Newly announced studies cast doubt on the idea that nightmares serve as outlets to vent our anxieties. Instead they show that subjects display heightened anxiety after waking from disturbing dreams. This certainly squares with my own experience of being emotionally shaken after a particularly distressing nightmare.

The anxiety processing hypothesis proceeds from the assumption that there must be some evolutionary advantage to nightmares. Another explanation would be that they’re an unpleasant side effect of another advantageous adaptation. In his book The Head Trip: Adventures on the Wheel of Consciousness
( previously discussed), Jeff Warren surveys a hypothesis that treats them as a consequence of our perceptual apparatus. Dreams, it says, result when our visual processing mechanisms are left running with no visual input to process. With nothing to perceive, the processing centers of our brains create images, drawn from our memories and imaginations. The brain’s pattern-recognition functions then kick in, wrapping an explanatory narrative around the resulting image jumble. By arranging them into a linear pattern, our brains transform these images into stories. The leaps required to connect the images result in fragmentary, surreal narratives, but narratives nonetheless. Such is the power and persistence of our pattern-making brains.

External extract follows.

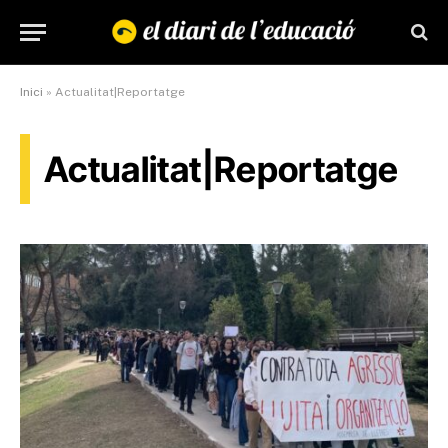
Inici
»
Actualitat|Reportatge
Actualitat|Reportatge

Some adherents of the jumbled images model argue that it blows out of the water the technique of dream analysis as practiced by Freud and Jung. Sounds like an overreach to me. Jung famously stated that an unexamined dream was like an unopened letter from the subconscious. Although not all of our dreams are necessarily meaningful on a literal level, the choices our brains make in weaving stories out of the image flood might be revelatory of our concerns, moods, and personalities. Certainly being trained, as one would while undergoing psychoanalysis, to find profound personal metaphors in dreams, would focus one’s pattern-making in that direction.

With a powerful narrative, you can change the world. You can found, spread, or alter a religious tradition. You can impel others to fall in line with your political agenda. At the deepest levels, even in slumber, we are storymakers.